66.  Friday.

At St Pancras.  I do like it here.  It’s more expensive than the other speakeasies I frequent, but more decadent, populated by continental travelling people.  I haven’t stolen any plates for ages, it’s not really possible with the number of attentive people hovering.  They’re mostly pleasant though.

An attractive man opposite.  Pale, young, comfortable face, dark eyes, solid arms, a bit like a former colleague.  You don’t see people of this calibre in that dock town flophouse.  The odd guy in the green hat was attractive but out of control.  This one has combat trousers with a pouch-like outside trousers, so he must do a manual trade type job, but he’s very clean, so perhaps supervisory, managerial, intelligent.  Unless he just likes those trousers.

I applied for the home working office job today, I’m still not sure about it.  It’s strange how home working used to be associated with low paid unskilled work, usually performed by lone parents or carers.  Mary the punk in Eastenders did something with a sewing machine, Clarrie Grundy plucked turkeys.  Now home working has more aspirational words aligned to it.  “Agile”, “flexible”, “lean”, “digital nomad”, although that latter one has been applied more to media workers and travel writers up mountains, who hook up to hotdesk spaces.  I don ‘t know if I’d bother about using official “hub” style hotdesk spaces, unless I felt in need of professional validation.  I suppose what I’m doing now is a form of hotdesking though, just in places where people come to pose, imbibe, meet, fill time, talk, laugh.  Some work.  Some, like me, attempt to work.  Most have laptops, I make do with a notebook, in order to appear more bohemian.  I try to imagine I’m in a 1950s coffee shop.  I’m not, obviously.

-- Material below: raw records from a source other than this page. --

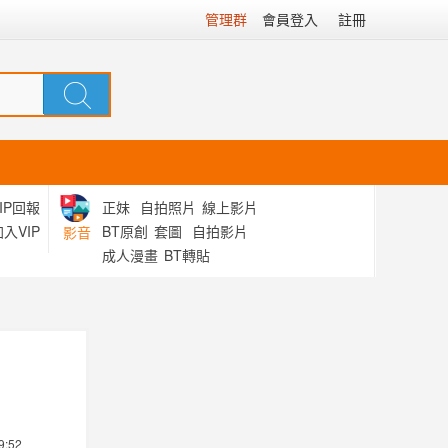
管理群
會員登入
註冊
IP回報
正妹
自拍照片
線上影片
入VIP
BT原創
套圖
自拍影片
影音
成人漫畫
BT轉貼
9:52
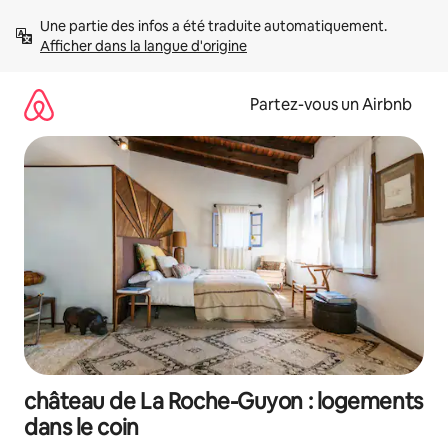
Aller
Une partie des infos a été traduite automatiquement. 
directement
Afficher dans la langue d'origine
au
contenu
Partez-vous un Airbnb
château de La Roche-Guyon : logements
dans le coin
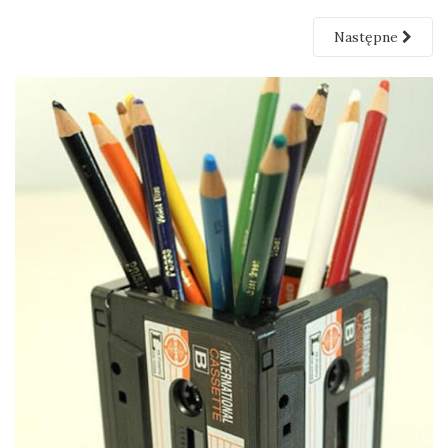
Następne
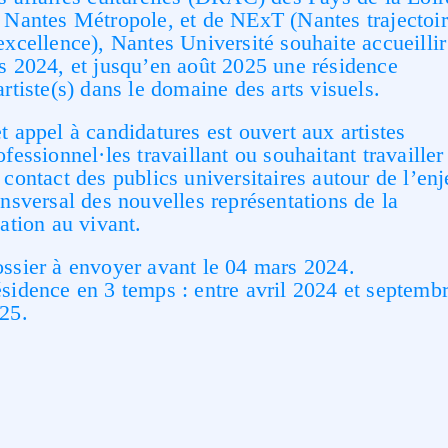
 Nantes Métropole, et de NExT (Nantes trajectoi
excellence), Nantes Université souhaite accueillir
s 2024, et jusqu’en août 2025 une résidence
artiste(s) dans le domaine des arts visuels.
t appel à candidatures est ouvert aux artistes
ofessionnel·les travaillant ou souhaitant travailler
 contact des publics universitaires autour de l’en
ansversal des nouvelles représentations de la
lation au vivant.
ssier à envoyer avant le 04 mars 2024.
sidence en 3 temps : entre avril 2024 et septemb
25.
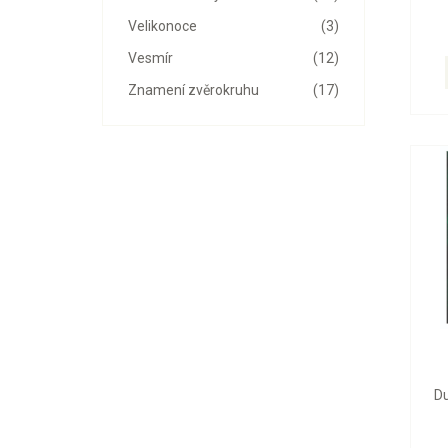
Velikonoce
(3)
Vesmír
(12)
Znamení zvěrokruhu
(17)
Du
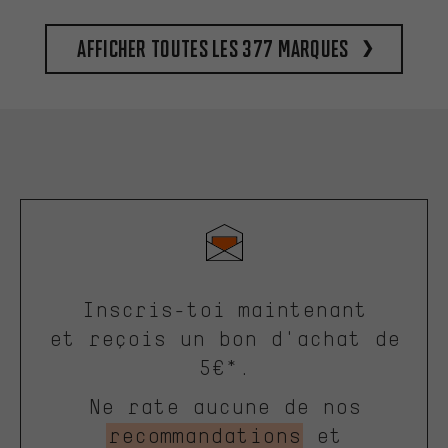
Afficher toutes les 377 marques
Inscris-toi maintenant
et reçois un bon d'achat de
5€*.
Ne rate aucune de nos
recommandations
et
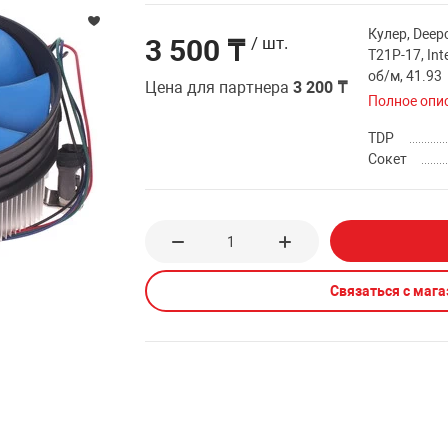
Кулер, Deep
3 500 ₸
/ шт.
T21P-17, Int
об/м, 41.93
Цена для партнера
3 200 ₸
Полное опи
TDP
Сокет
Связаться с маг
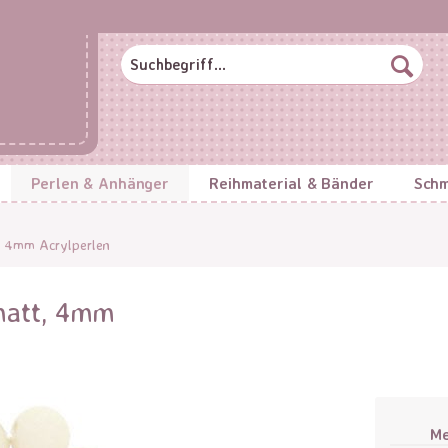
Perlen & Anhänger
Reihmaterial & Bänder
Schm
4mm Acrylperlen
 matt, 4mm
M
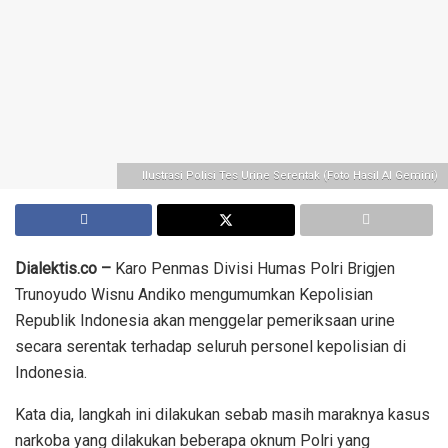
Ilustrasi Polisi Tes Urine Serentak (Foto Hasil AI Gemini)
Dialektis.co –
Karo Penmas Divisi Humas Polri Brigjen
Trunoyudo Wisnu Andiko mengumumkan Kepolisian
Republik Indonesia akan menggelar pemeriksaan urine
secara serentak terhadap seluruh personel kepolisian di
Indonesia.
Kata dia, langkah ini dilakukan sebab masih maraknya kasus
narkoba yang dilakukan beberapa oknum Polri yang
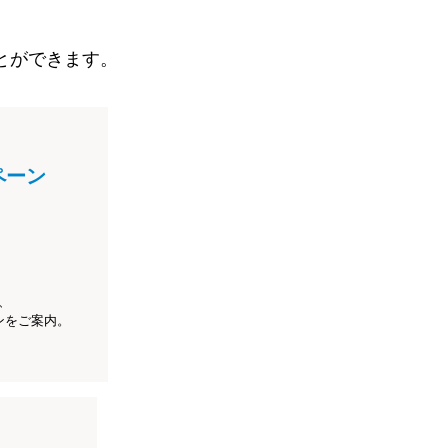
とができます。
ペーン
、
ンをご案内。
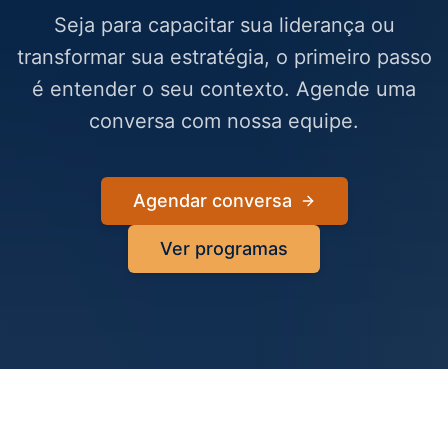
Seja para capacitar sua liderança ou
transformar sua estratégia, o primeiro passo
é entender o seu contexto. Agende uma
conversa com nossa equipe.
Agendar conversa
Ver programas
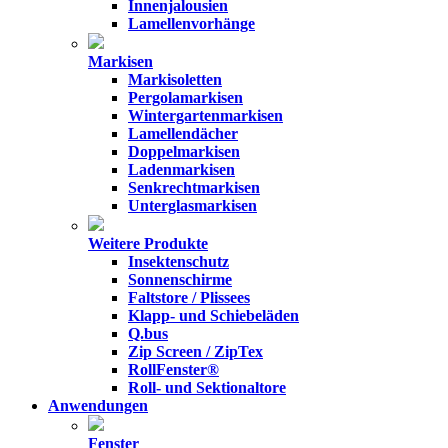
Innenjalousien
Lamellenvorhänge
Markisen
Markisoletten
Pergolamarkisen
Wintergartenmarkisen
Lamellendächer
Doppelmarkisen
Ladenmarkisen
Senkrechtmarkisen
Unterglasmarkisen
Weitere Produkte
Insektenschutz
Sonnenschirme
Faltstore / Plissees
Klapp- und Schiebeläden
Q.bus
Zip Screen / ZipTex
RollFenster®
Roll- und Sektionaltore
Anwendungen
Fenster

The opposite man is working at a laptop but spending more time staring vacantly around.  I do plenty of that, of course.  Perhaps he’s an observational writer like me.  He’s talking on a ‘phone now, well headphones.  Raw Essex Kent home counties accent, slightly rough but camp and giggly too.  He seems like fun, smooth skin, malleable neck.  He’s talking about electric/hybrid motor cars though, which is dull.  So many people are addicted to motoring.  If my bookselling at markets business ever flourishes I could have a cute small electric car.  A G-Wiz might have a modern Citroen 2CV vibe, but they must be wearing out now.  A smart car may be better.  I’m not sure if he’s taking photographs of me.  Probably not but I’d feel hotly violated if he was.  Violated and excited.

I’m thinking again about what I can do, what I want to do, what I should do after the interim-nothing-back to theatre phase ends.  Studying a postgraduate art programme with a land/writing/visual poetry practise may be an interesting proposal, followed by living elsewhere, living life.

Opposite man has met friends and gone outside now.  Other people at the next table are talking about cars too, emissions in South Woodford.  Who cares?

It’s suddenly got very dark, as if it is going to rain again.  Sitting at home earlier seeing the light change made me think about the prospect of spending all day at home working in a headset.  I could take pleasure from nature, use the balcony as a breakout space.  It will only be for three months.  I could do it and just become numb.